Financement participatif : Farafina Agri-Funding outille des journalistes et des leaders d’associations

Farafina Agri-Funding a organisé une session de formation sur le financement participatif à l’endroit des journalistes et des jeunes leaders d’association ce samedi 30 juillet 2022 à Ouagadougou. Une occasion pour les organisateurs de donner les outils nécessaires aux participants afin qu’ils puissent comprendre les différents maillons de la chaîne du financement participatif.

Informer les participants sur le financement participatif, présenter des expériences ou des initiatives, faciliter des productions d’articles et procéder à une vulgarisation du financement participatif, sont les objectifs visés par la tenue de la présente session de formation et de sensibilisation.
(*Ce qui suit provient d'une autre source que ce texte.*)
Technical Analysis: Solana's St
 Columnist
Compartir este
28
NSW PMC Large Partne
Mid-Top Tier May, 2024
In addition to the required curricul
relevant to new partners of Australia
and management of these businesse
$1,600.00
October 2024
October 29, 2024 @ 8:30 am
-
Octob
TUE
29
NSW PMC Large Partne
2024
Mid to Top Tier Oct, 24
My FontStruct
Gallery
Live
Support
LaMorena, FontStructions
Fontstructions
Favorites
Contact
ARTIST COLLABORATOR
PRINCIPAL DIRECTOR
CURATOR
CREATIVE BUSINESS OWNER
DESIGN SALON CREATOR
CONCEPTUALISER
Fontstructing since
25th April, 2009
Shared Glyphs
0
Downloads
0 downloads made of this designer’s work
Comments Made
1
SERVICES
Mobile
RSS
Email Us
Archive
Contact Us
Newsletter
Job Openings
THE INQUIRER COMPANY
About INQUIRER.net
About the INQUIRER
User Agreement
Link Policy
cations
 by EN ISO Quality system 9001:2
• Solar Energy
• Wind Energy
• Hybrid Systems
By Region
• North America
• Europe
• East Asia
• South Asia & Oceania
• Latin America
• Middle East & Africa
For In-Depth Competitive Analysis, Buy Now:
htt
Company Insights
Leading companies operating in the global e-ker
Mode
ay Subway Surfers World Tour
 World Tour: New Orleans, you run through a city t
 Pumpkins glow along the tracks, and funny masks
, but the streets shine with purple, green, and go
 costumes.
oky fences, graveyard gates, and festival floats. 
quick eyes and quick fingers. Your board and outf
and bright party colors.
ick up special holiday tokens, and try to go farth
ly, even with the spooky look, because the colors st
Lors de sa présentation, Aly Simboro, le directeur général de Farafina Agri-Fundin a expliqué que le financement participatif est « un mode de financement qui consiste à mettre de l’argent sur un projet en faisant appel au grand public par l’intermédiaire de plateformes spécialisées ».
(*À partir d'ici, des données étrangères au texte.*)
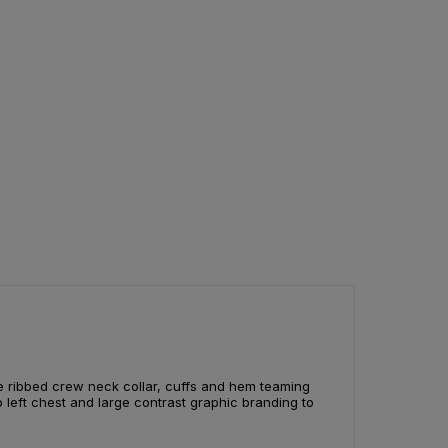
e ribbed crew neck collar, cuffs and hem teaming
o left chest and large contrast graphic branding to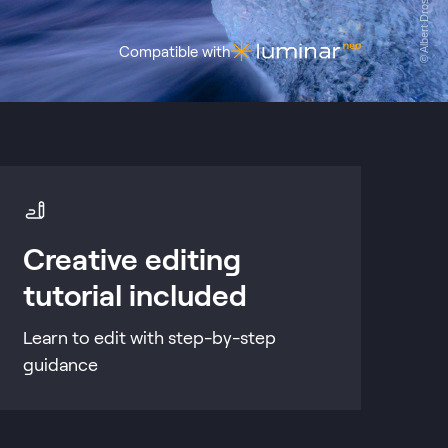
© Albert Dros
Compatible with
Creative editing
tutorial included
Learn to edit with step-by-step
guidance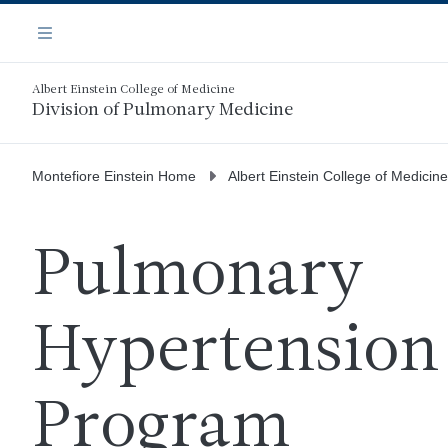
Skip
Navigation
to
Menu
main
content
Albert Einstein College of Medicine
Division of Pulmonary Medicine
Montefiore Einstein Home
Albert Einstein College of Medicine
Pulmonary
Hypertension
Program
« … un nouveau mode de financement très peu connu au Burkina »

Il a alors indiqué que ce mode de financement est une alternative et un complément pour les entrepreneurs agricoles. Du côté de Farafina Agri-Funding, l’entrepreneuriat agricole bénéficie de peu d’investissement car les institutions bancaires ne maîtrisent pas les risques dans le domaine. Selon ses propos, le financement participatif « est un nouveau mode de financement très peu connu au Burkina ».

Le directeur général de Farafina Agri-Funding a signifié aussi qu’il existe trois types de financement inclusif. Il s’agit des dons avec ou sans contreparties, les prêts et les participations en capital. Comme avantages du financement participatif pour les promoteurs, il faut noter qu’il y a entre autres, les alternatives, l’accès facile au crédit et la création d’une communauté autour du projet.

Pour sa part, l’expert en mobilisation des ressources, Lévi Djiguemdé, a souligné que le financement participatif est « un phénomène congruent avec la culture traditionnelle de réciprocité communautaire en Afrique et au Burkina Faso ». Il a aussi ajouté que les tontines et autres associations de crédits existaient déjà au Burkina Faso et peuvent être considérées comme des systèmes de financement participatif.

Revenant sur la genèse du financement participatif, Lévi Djiguemdé a signifié que c’est en 2014 que le premier processus a été mené. Selon ses dires, le financement participatif a été pendant longtemps dominé par les partenaires extérieurs en Afrique. Pour le cas du Burkina Faso, Farafina Agri-Funding s’est installé depuis sa création en 2019 comme la plateforme qui facilite la mise en relation entre agriculteurs et investisseurs.

Sur les défis qui se présentent face au financement participatif, il a cité entre autres l’absence d’un cadre réglementaire, la mauvaise couverture internet, la faible culture digitale, la méfiance de la société, la corruption, les arnaques et les risques financiers et moraux. Il faut noter que pour l’année 2017, 34 milliards de Dollars  ont été mobilisés à travers le monde par le biais du financement participatif.